Actually maybe you could do something like this instead:
select rev_user from revision where rev_parent_id=0 and rev_page=$pageid

(In reply to comment #2)

Or we could store the first revision.

Okay, let's index the first revision. It should be simple enough to add a page_first column (or similar) to complement page_latest.

(In reply to MZMcBride from comment #0)

There's currently no way to easily get the creator of a page. This makes it
difficult to write reports about who wrote the most articles or make a list
of the pages a person created.

FYI, the latter can be done with rev_parent_id=0 and the username in the where clause.

@MZMcBride thanks for the ping. A page_creator column would work, but I don't see why we can't just use the logging column. It wouldn't need any schema change, and we would get the UI for listing pages by creator for free.

@PiRSquared17 rev_parent_id=0 is a good idea, I never thought of that. I wonder how reliable it is... May fail for older revisions that existed before rev_parent_id was introduced.

@MZMcBride thanks for the ping. A page_creator column would work, but I don't see why we can't just use the logging column. It wouldn't need any schema change, and we would get the UI for listing pages by creator for free.

Wouldn't using the logging table mean that any page creations for the past 15 years would be ignored? If so, that seems like a non-starter.

I currently maintain https://en.wikipedia.org/wiki/Wikipedia:List_of_Wikipedians_by_article_count. When I re-implemented it after the death of German Toolserver I, I used @Krenair's suggestion of storing the first revision ID instead of the author name, as the revision ID is a lot less likely to change and is a lot shorter to store.

TameeshB removed a subscriber: TameeshB.
TameeshB added a subscriber: TameeshB.

Unclear which of the approaches is preferred, hence removing good first task tag.
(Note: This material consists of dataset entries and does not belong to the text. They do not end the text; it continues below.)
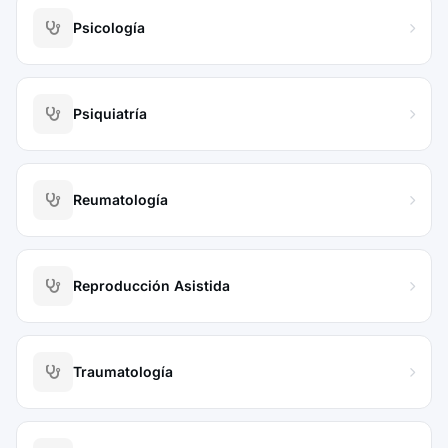
Psicología
Psiquiatría
Reumatología
Reproducción Asistida
Traumatología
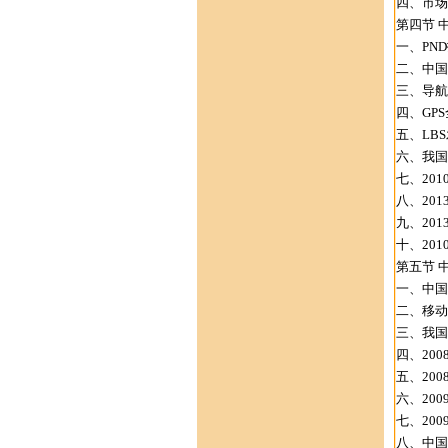
四、市场
第四节 
一、PN
二、中国
三、导航
四、GP
五、LB
六、我国
七、20
八、201
九、201
十、20
第五节 中
一、中国
二、移动
三、我国
四、200
五、20
六、200
七、200
八、中国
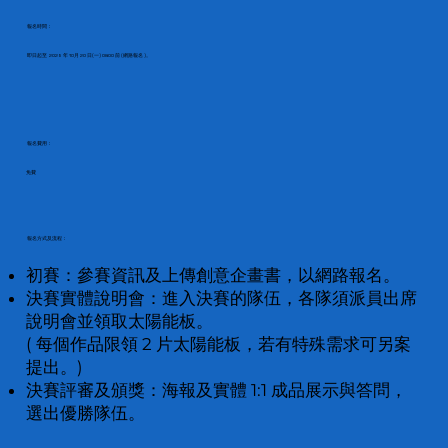
報名時間：
即日起至 2025 年
10 月 20 日 (一) 08:00 前 ( 網路報名 )。
報名費用：
免費
報名方式及流程：
初賽：參賽資訊及上傳創意企畫書，以網路報名。
決賽實體說明會：進入決賽的隊伍，各隊須派員出席
說明會並領取太陽能板。
( 每個作品限領 2 片太陽能板，若有特殊需求可另案
提出。)
決賽評審及頒獎：海報及實體 1:1 成品展示與答問，
選出優勝隊伍。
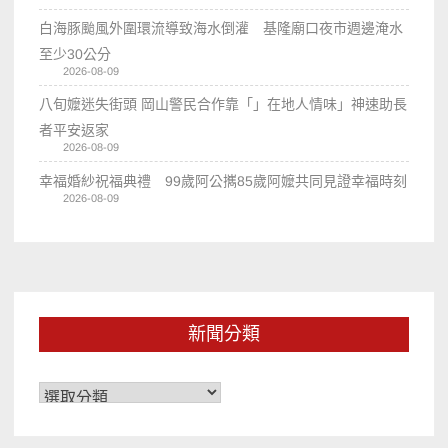
白海豚颱風外圍環流導致海水倒灌 基隆廟口夜市週邊淹水
至少30公分
2026-08-09
八旬嬤迷失街頭 岡山警民合作靠「」在地人情味」神速助長
者平安返家
2026-08-09
幸福婚紗祝福典禮 99歲阿公𢹂85歲阿嬤共同見證幸福時刻
2026-08-09
新聞分類
新
聞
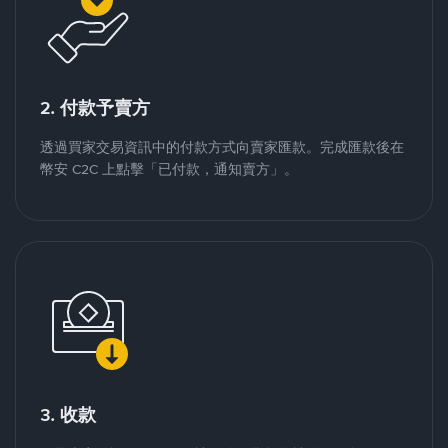
2. 付款予賣方
透過買家交易資訊中的付款方式向賣家匯款。完成匯款後在
幣安 C2C 上點擊「已付款，通知賣方」。
3. 收款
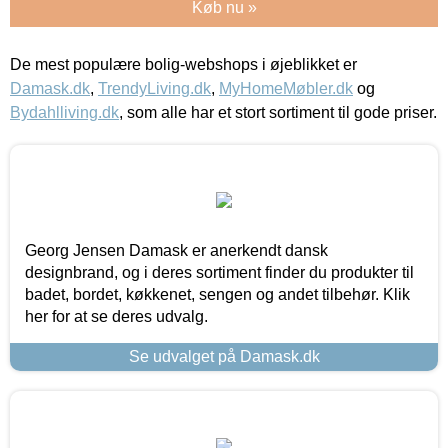
Køb nu »
De mest populære bolig-webshops i øjeblikket er
Damask.dk
,
TrendyLiving.dk
,
MyHomeMøbler.dk
og
Bydahlliving.dk
, som alle har et stort sortiment til gode priser.
Georg Jensen Damask er anerkendt dansk
designbrand, og i deres sortiment finder du produkter til
badet, bordet, køkkenet, sengen og andet tilbehør. Klik
her for at se deres udvalg.
Se udvalget på Damask.dk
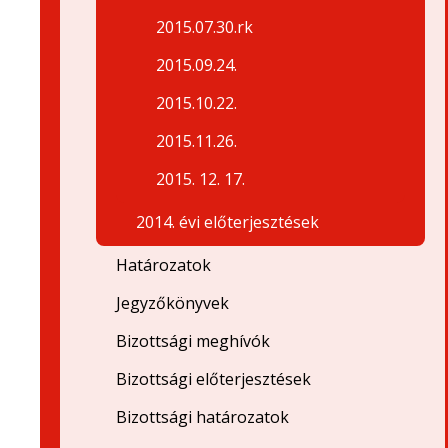
2015.07.30.rk
2015.09.24.
2015.10.22.
2015.11.26.
2015. 12. 17.
2014. évi előterjesztések
Határozatok
Jegyzőkönyvek
Bizottsági meghívók
Bizottsági előterjesztések
Bizottsági határozatok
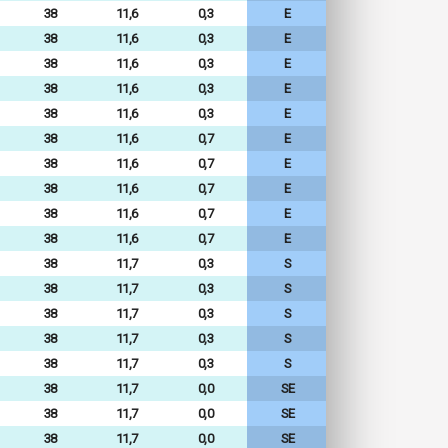
38
11,6
0,3
E
38
11,6
0,3
E
38
11,6
0,3
E
38
11,6
0,3
E
38
11,6
0,3
E
38
11,6
0,7
E
38
11,6
0,7
E
38
11,6
0,7
E
38
11,6
0,7
E
38
11,6
0,7
E
38
11,7
0,3
S
38
11,7
0,3
S
38
11,7
0,3
S
38
11,7
0,3
S
38
11,7
0,3
S
38
11,7
0,0
SE
38
11,7
0,0
SE
38
11,7
0,0
SE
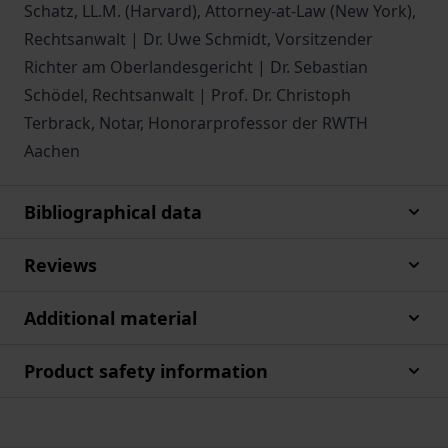
Schatz, LL.M. (Harvard), Attorney-at-Law (New York),
Rechtsanwalt | Dr. Uwe Schmidt, Vorsitzender
Richter am Oberlandesgericht | Dr. Sebastian
Schödel, Rechtsanwalt | Prof. Dr. Christoph
Terbrack, Notar, Honorarprofessor der RWTH
Aachen
Bibliographical data
Reviews
Additional material
Product safety information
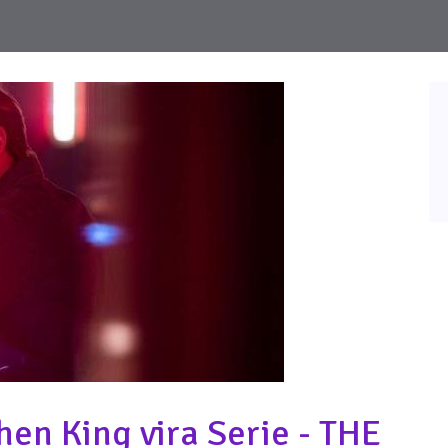
hen King vira Serie - THE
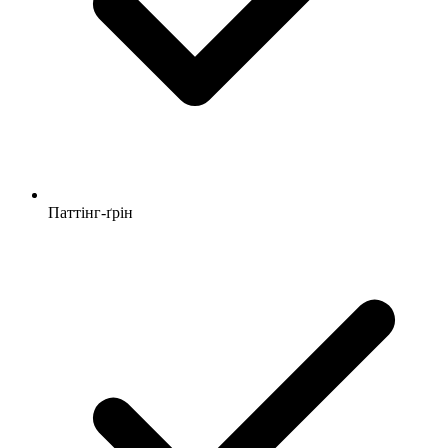
Паттінг-ґрін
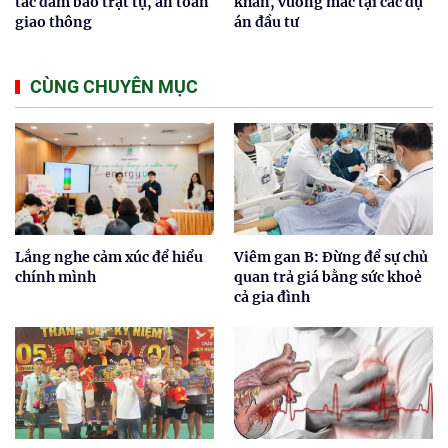
tác đảm bảo trật tự, an toàn
khăn, vướng mắc tại các dự
giao thông
án đầu tư
CÙNG CHUYÊN MỤC
Lắng nghe cảm xúc để hiểu
Viêm gan B: Đừng để sự chủ
chính mình
quan trả giá bằng sức khoẻ
cả gia đình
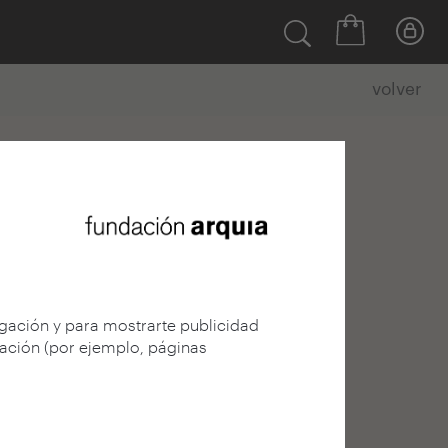
volver
egación y para mostrarte publicidad
gación (por ejemplo, páginas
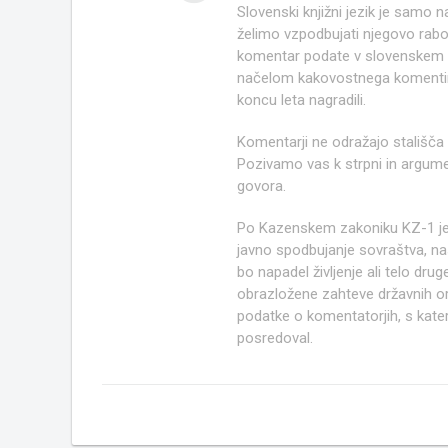
Slovenski knjižni jezik je samo
želimo vzpodbujati njegovo rab
komentar podate v slovenskem kn
načelom kakovostnega komentir
koncu leta nagradili.
Komentarji ne odražajo stališča
Pozivamo vas k strpni in argume
govora.
Po Kazenskem zakoniku KZ-1 j
javno spodbujanje sovraštva, nasi
bo napadel življenje ali telo d
obrazložene zahteve državnih org
podatke o komentatorjih, s kate
posredoval.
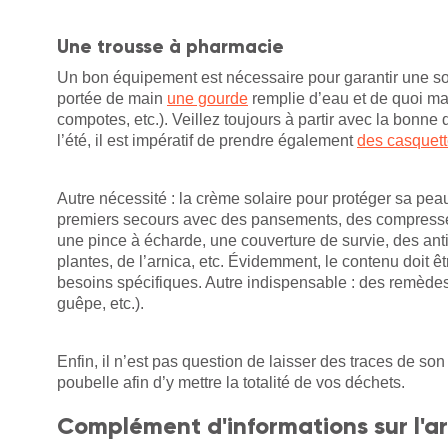
Une trousse à pharmacie
Un bon équipement est nécessaire pour garantir une sort
portée de main
une gourde
remplie d’eau et de quoi man
compotes, etc.). Veillez toujours à partir avec la bonne
l’été, il est impératif de prendre également
des casquet
Autre nécessité : la crème solaire pour protéger sa pea
premiers secours avec des pansements, des compresses
une pince à écharde, une couverture de survie, des ant
plantes, de l’arnica, etc. Évidemment, le contenu doit ê
besoins spécifiques. Autre indispensable : des remèdes
guêpe, etc.).
Enfin, il n’est pas question de laisser des traces de so
poubelle afin d’y mettre la totalité de vos déchets.
Complément d'informations sur l'ar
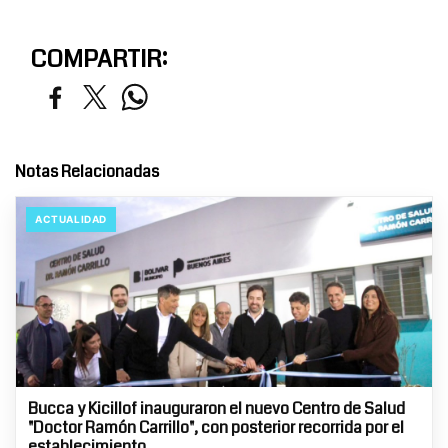
COMPARTIR:
Notas Relacionadas
ACTUALIDAD
Bucca y Kicillof inauguraron el nuevo Centro de Salud
"Doctor Ramón Carrillo", con posterior recorrida por el
establecimiento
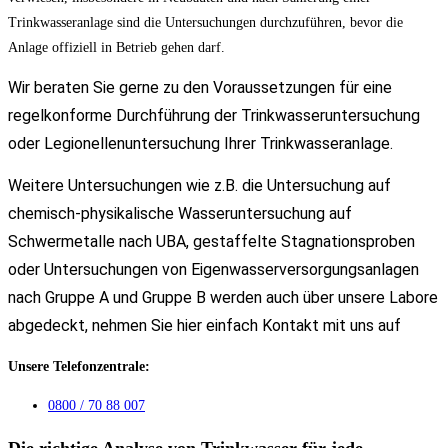
Trinkwasseranlage sind die Untersuchungen durchzuführen, bevor die
Anlage offiziell in Betrieb gehen darf.
Wir beraten Sie gerne zu den Voraussetzungen für eine
regelkonforme Durchführung der Trinkwasseruntersuchung
oder Legionellenuntersuchung Ihrer Trinkwasseranlage.
Weitere Untersuchungen wie z.B. die Untersuchung auf
chemisch-physikalische Wasseruntersuchung auf
Schwermetalle nach UBA, gestaffelte Stagnationsproben
oder Untersuchungen von Eigenwasserversorgungsanlagen
nach Gruppe A und Gruppe B werden auch über unsere Labore
abgedeckt, nehmen Sie hier einfach Kontakt mit uns auf
Unsere Telefonzentrale:
0800 / 70 88 007
Die richtige Analyse von Trinkwasser für jede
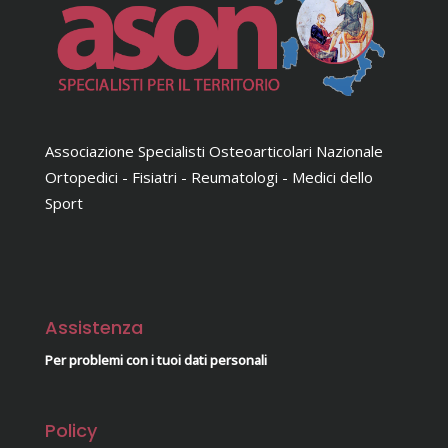
Associazione Specialisti Osteoarticolari Nazionale
Ortopedici - Fisiatri - Reumatologi - Medici dello
Sport
Assistenza
Per problemi con i tuoi dati personali
Policy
Feel free to re-add good first task once it's been made clear for a contributor how to proceed.

With T12331 solved, it seems the scope of this task is effectively reduced to the issue of historical data and whether or not we want to backfill it.

The only purpose of backfilling it would be so that for old pages, you can save 1 or 2 clicks by finding it on Special:Log, instead of oldest revision on action=history.

  • Benefit: Consistent user experience - There will be an entry in the log for all created pages.
  • Downside: For all data before T12331, the data would potentially be a lie, given we simply do not have accurate historical data to accurately prove it. "Import", "undelete" and other actions may have altered the history.

If this does get used, perhaps there should be a way to update this value to reflect things like page splits/merges/etc?